Pas vos sirènes de Disney
Oubliez Ariel. Oubliez la Petite Sirène peignant ses cheveux sur un rocher. Les êtres aquatiques de la mythologie chinoise ne ressemblent en rien à leurs homologues occidentaux. Les Jiaoren (鲛人 jiāorén), les Hommes-Requins de la Mer du Sud, ne chantent pas aux marins pour les mener à leur perte ni n'échangent leur voix contre des jambes. Ils tissent des tissus sous l'eau. Ils pleurent des perles. Et leur huile corporelle, une fois allumée, brûle éternellement. Les lecteurs ont également aimé Les Léviathans de la Mer de l'Est : Géantes Créatures Maritimes dans la Mythologie Chinoise.
Le Shanhaijing (山海经 Shānhǎi Jīng) et d'autres textes chinois ultérieurs décrivent une relation totalement différente entre les humains et la mer — une relation où les habitants de l'océan ne sont pas des tentatrices mais des artisans, non pas des monstres mais des voisins vivant dans un monde parallèle sous les vagues.
Les Jiaoren : Tisseurs des Profondeurs
Les premières références aux Jiaoren apparaissent dans des textes de la dynastie Han et d'époques antérieures. Le Bowuzhi (博物志 Bówùzhì), une encyclopédie des merveilles du troisième siècle, fournit l'une des descriptions les plus claires : les Hommes-Requins vivent dans la Mer du Sud, résidant sous l'eau aussi naturellement que les humains vivent sur terre. Ils passent leurs journées à tisser un tissu miraculeux appelé soie Jiao (鲛绡 jiāo xiāo), si fine qu'elle semble presque transparente et repousse totalement l'eau.
Mais le détail le plus célèbre concerne leurs larmes. Lorsqu'un Jiaoren pleure, ses larmes ne tombent pas comme de l'eau — elles se solidifient en perles (珍珠 zhēnzhū).
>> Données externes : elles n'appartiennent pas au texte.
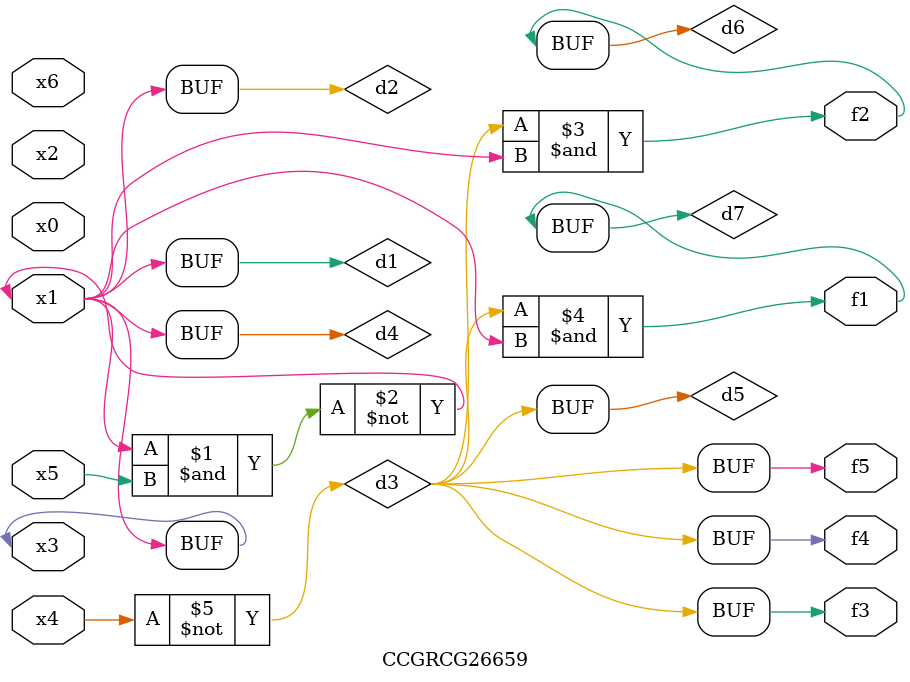
<source format=v>
module CCGRCG26659(
	input x0, x1, x2, x3, x4, x5, x6,
	output f1, f2, f3, f4, f5
);

	wire d1, d2, d3, d4, d5, d6, d7;

	buf (d1, x1, x3);
	nand (d2, x1, x5);
	not (d3, x4);
	buf (d4, d1, d2);
	buf (d5, d3);
	and (d6, d3, d4);
	and (d7, d3, d4);
	assign f1 = d7;
	assign f2 = d6;
	assign f3 = d5;
	assign f4 = d5;
	assign f5 = d5;
endmodule

</source>
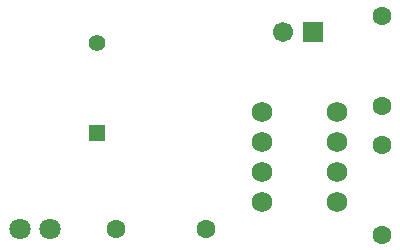
<source format=gbs>
G04 Layer_Color=16711935*
%FSLAX23Y23*%
%MOIN*%
G70*
G01*
G75*
%ADD18C,0.055*%
%ADD19R,0.055X0.055*%
%ADD20C,0.071*%
%ADD21C,0.067*%
%ADD22R,0.067X0.067*%
%ADD23C,0.063*%
%ADD24C,0.068*%
D18*
X385Y1895D02*
D03*
D19*
Y1595D02*
D03*
D20*
X130Y1275D02*
D03*
X230D02*
D03*
D21*
X1005Y1930D02*
D03*
D22*
X1105D02*
D03*
D23*
X1335Y1685D02*
D03*
Y1985D02*
D03*
X450Y1275D02*
D03*
X750D02*
D03*
X1335Y1255D02*
D03*
Y1555D02*
D03*
D24*
X935Y1665D02*
D03*
Y1565D02*
D03*
Y1465D02*
D03*
Y1365D02*
D03*
X1185D02*
D03*
Y1465D02*
D03*
Y1565D02*
D03*
Y1665D02*
D03*
M02*

</source>
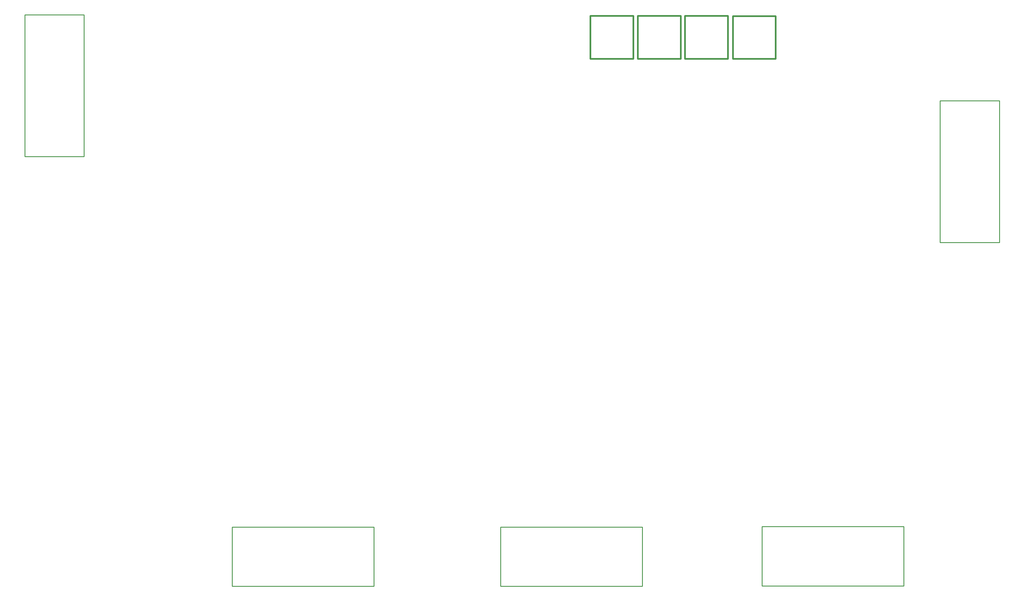
<source format=gbr>
%TF.GenerationSoftware,Altium Limited,Altium Designer,18.0.11 (651)*%
G04 Layer_Color=16711935*
%FSLAX26Y26*%
%MOIN*%
%TF.FileFunction,Other,Mechanical_1*%
%TF.Part,Single*%
G01*
G75*
%TA.AperFunction,NonConductor*%
%ADD122C,0.010000*%
%ADD123C,0.019685*%
D122*
X84256Y5253145D02*
X792913D01*
Y6946059D01*
X84256D02*
X792913D01*
X84256Y5253145D02*
Y6946059D01*
X11018110Y5918114D02*
X11726768D01*
X11018110Y4225201D02*
Y5918114D01*
Y4225201D02*
X11726768D01*
Y5918114D01*
X7460634Y118114D02*
Y826772D01*
X5767721D02*
X7460634D01*
X5767721Y118114D02*
Y826772D01*
Y118114D02*
X7460634D01*
X10584650Y123626D02*
Y832284D01*
X8891736D02*
X10584650D01*
X8891736Y123626D02*
Y832284D01*
Y123626D02*
X10584650D01*
X4254336Y118114D02*
Y826772D01*
X2561423D02*
X4254336D01*
X2561423Y118114D02*
Y826772D01*
Y118114D02*
X4254336D01*
D123*
X8484252Y6420276D02*
Y6932087D01*
X7972441Y6420276D02*
X8484252D01*
X7972441D02*
Y6932087D01*
X8484252D01*
X8543307Y6929134D02*
X9055118D01*
X8543307Y6417323D02*
Y6929134D01*
Y6417323D02*
X9055118D01*
Y6929134D01*
X7920669Y6420276D02*
Y6932087D01*
X7408858Y6420276D02*
X7920669D01*
X7408858D02*
Y6932087D01*
X7920669D01*
X6842323Y6932087D02*
X7354134D01*
X6842323Y6420276D02*
Y6932087D01*
Y6420276D02*
X7354134D01*
Y6932087D01*
%TF.MD5,d023f8795867ff6d0e8db11e7756dc84*%
M02*

</source>
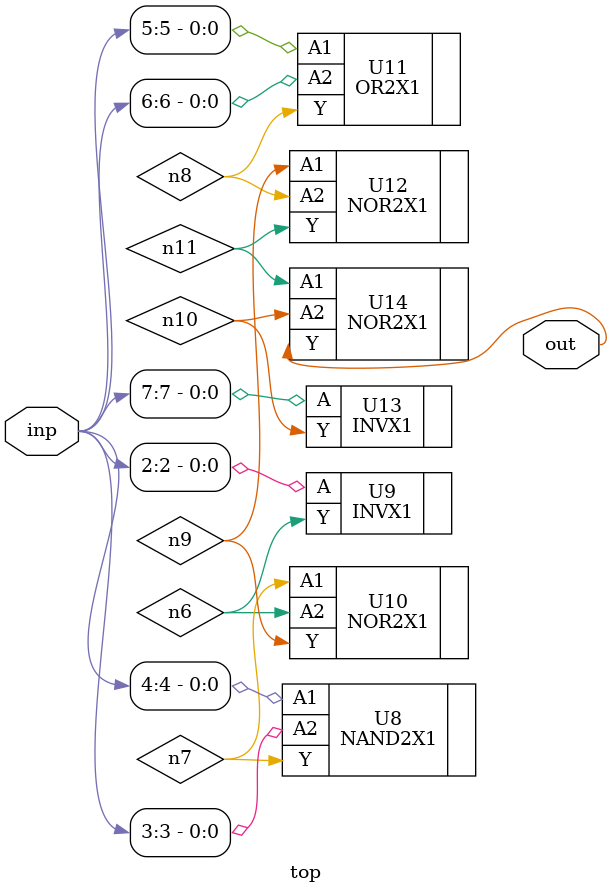
<source format=sv>


module top ( inp, out );
  input [7:0] inp;
  output out;
  wire   n6, n7, n8, n9, n10, n11;

  NAND2X1 U8 ( .A1(inp[4]), .A2(inp[3]), .Y(n7) );
  INVX1 U9 ( .A(inp[2]), .Y(n6) );
  NOR2X1 U10 ( .A1(n7), .A2(n6), .Y(n9) );
  OR2X1 U11 ( .A1(inp[5]), .A2(inp[6]), .Y(n8) );
  NOR2X1 U12 ( .A1(n9), .A2(n8), .Y(n11) );
  INVX1 U13 ( .A(inp[7]), .Y(n10) );
  NOR2X1 U14 ( .A1(n11), .A2(n10), .Y(out) );
endmodule


</source>
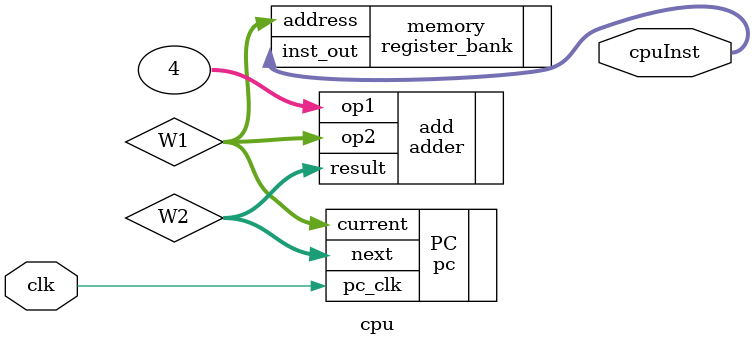
<source format=v>
`timescale 1ns/1ns

module cpu(clk, cpuInst);
  input clk;
  output [31:0] cpuInst;

  wire [31:0] W1, W2;

  pc PC(.pc_clk(clk), .next(W2), .current(W1));
  register_bank memory(.address(W1), .inst_out(cpuInst));
  adder add(.op1(4), .op2(W1), .result(W2));
  

endmodule


</source>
Cette image unique a résonné à travers deux millénaires de poésie chinoise, devenant l'une des métaphores les plus durables de la tradition littéraire. Le poète de la dynastie Tang, Li Shangyin, a écrit sa célèbre ligne sur "les perles des larmes des êtres aquatiques dans la mer illuminée par la lune" — une référence que les lecteurs chinois cultivés reconnaissent encore instantanément.
La Flamme Éternelle
L'autre trait caractéristique des Jiaoren est leur huile. Selon plusieurs sources historiques, y compris des archives associées au tombeau du Premier Empereur Qin Shi Huang (秦始皇 Qín Shǐhuáng), l'huile des êtres aquatiques a été utilisée pour alimenter des lampes qui brûleraient pour l'éternité. Les "Mémoires historiques" de l'historien Sima Qian décrivent le tombeau souterrain de l'empereur comme illuminé par des lampes alimentées par de l'huile de Jiaoren, calculées pour brûler pendant des milliers d'années.
Que cela soit de la mythologie ou une description exagérée de l'huile de baleine est discutable. Mais l'image qu'elle crée est inoubliable : un vaste tombeau souterrain, sombre comme le fond de l'océan, éclairé par la graisse éternelle brûlante des êtres marins. C'est à la fois magnifique et horrifiant — un rappel que dans la mythologie chinoise, le beau et le grotesque sont souvent séparés par une seule phrase.
Comment les êtres aquatiques chinois diffèrent des Occidentaux
Le contraste avec les sirènes occidentales est instructif :
Les sirènes occidentales sont définies par le désir — elles veulent l'amour humain, les jambes humaines, les âmes humaines. Ce sont des créatures du désir et de la séduction. Des Sirènes d'Homère à La Petite Sirène de Hans Christian Andersen, la tradition occidentale cadre les êtres aquatiques comme des êtres qui désirent désespérément franchir la frontière.